Problems and tasks:
A) In the passage about the album story set in Sarajevo, list every song title that appears inside parentheses.
B) Continue the passage about the album story set in Sarajevo, picking up after its last sentence.

Source text:
= = = = =

The track "Mozart and Madness" quotes directly from the opening theme of Mozart's Symphony No. 25, and was re-recorded as "Mozart and Memories" as released on the later TSO album "Night Castle"; whilst "Memory" quotes directly from the fourth movement of Beethoven's 9th symphony ("Ode to Joy").
In the Bosnian capital of Sarajevo, there is a town square surrounded by buildings that were constructed during the Middle Ages. The square has a beautiful stone fountain at its center and at one corner there is a thousand year old church with a gargoyle carved into its belfry. This gargoyle, for the last thousand years, has spent all his time trying to comprehend the human emotions of laughter and sorrow, but even after a millennium of contemplation, these most curious of human attributes remain a total mystery to him. Our story begins in the year of 1990; the Berlin Wall has just fallen, communism has collapsed and for the first time since the Roman Empire, Yugoslavia finds itself a free nation. Serdjan Aleskovic cannot believe his good fortune to be alive and young at such a moment. The future and the happiness of all seem assured in what must surely be "the best of times" ("Sarajevo", "This Is the Time").
However, even as Serdjan celebrates with his fellow countrymen, there are little men with little minds who are already busy sowing the seeds of hate between neighbors. Young and impressionable Serdjan joins some of his friends in a Serbian Militia Unit and eventually finds himself in the hills outside of Sarajevo firing mortar shells nightly in the city ("I Am"). Meanwhile, in Sarajevo itself, Katrina Brasic, a young Muslim girl, finds herself buying weapons from a group of arms merchants and then joining her comrades firing in the hills around the city ("Starlight", "Doesn't Matter Anyway").

= = = = =

Excerpted records:

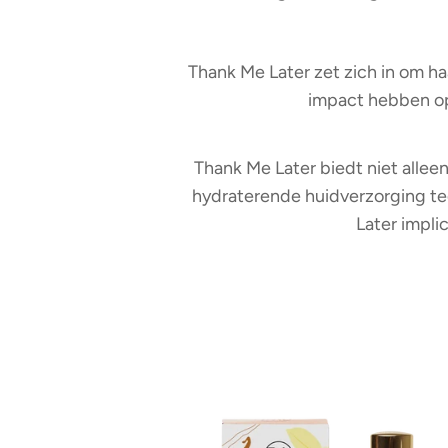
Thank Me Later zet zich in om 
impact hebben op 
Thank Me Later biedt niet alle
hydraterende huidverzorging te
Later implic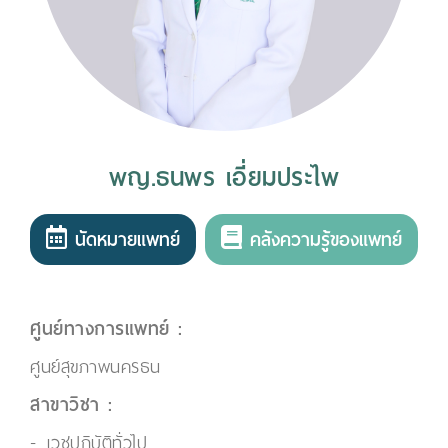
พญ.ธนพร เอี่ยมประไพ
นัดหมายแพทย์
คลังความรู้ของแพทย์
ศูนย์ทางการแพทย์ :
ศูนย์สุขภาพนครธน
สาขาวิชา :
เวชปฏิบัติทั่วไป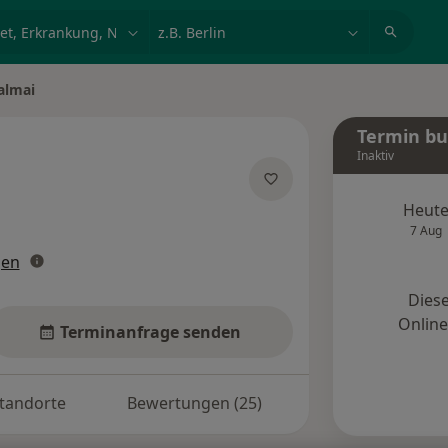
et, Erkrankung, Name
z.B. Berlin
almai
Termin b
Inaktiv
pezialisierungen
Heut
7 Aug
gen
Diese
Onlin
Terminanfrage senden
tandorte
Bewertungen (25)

= = = = =

Exercise answers:
A) "Sarajevo", "This Is the Time", "I Am", "Starlight", "Doesn't Matter Anyway"

B)
The years pass by and it is now late November 1994. An old man who had left Yugoslavia many decades before, has now returned to the city of his birth, only to find it in ruins. As the season's first snowfall begins, he stands in the town square, looks toward the heavens and explains that when the Yugoslavians prayed for change, this is not what they intended ("This Isn't What We Meant").
As the old man finishes his prayer, the sun begins to set and the first shells of the evening's artillery barrage are starting to arc overhead. But instead of heading for the shelters with the rest of the civilians, he climbs atop the rubble that used to be the fountain and taking out his cello, starts to play Mozart as the shells explode around him. From this night forward he would repeat this ritual every evening. And every evening Serdjan and Katrina each find themselves listening to the thoughts of Mozart and Beethoven as they drift between the explosions across no man's land ("Mozart and Madness", "Memory").
Though the winter does its best to cover the landscape with a blanket of temporary innocence, the war only escalates in violence and brutality ("Dead Winter Dead"). One day in late December, Serdjan on a patrol in Sarajevo, comes across a schoolyard where a recent exploding shell has left the ground littered with the bodies of young children. It is one thing to drop shells into a mortar and quite another to see where they land. Long after Serdjan returns to his own lines, he cannot get the faces of the children out of his mind. Realizing that what he has been participating in is not the glorious nation building that their leaders had described, but rather a path to mutual oblivion, he decides right then and there that he can no longer be a part of this, that you cannot build a future on the bodies of others. At the first opportunity, he resolves that he will desert ("One Child").
Sitting in his bunker on December 24, he listens to the sounds of Christmas carols from the old cello player mingling with the sounds of war. Katrina, on the other side of the battlefield, is also listening. It had just stopped snowing and the clouds had given way to reveal a beautiful star-filled sky when suddenly the cellos player's music abruptly ceases. Fearing the worst, Serdjan and Katrina both do something quite foolish and from their respectives sides, start to make their ways across no man's land toward the town square. Arriving at exactly the same moment, they see one another. Instinctively realizing that they are both there for the same reason, they do not start to fight, but instead, together walk slowly to the fountain. There they find the old man lying dead in the snow, his face covered with blood, his cello lying smashed and broken at his side ("Christmas Eve (Sarajevo 12/24)").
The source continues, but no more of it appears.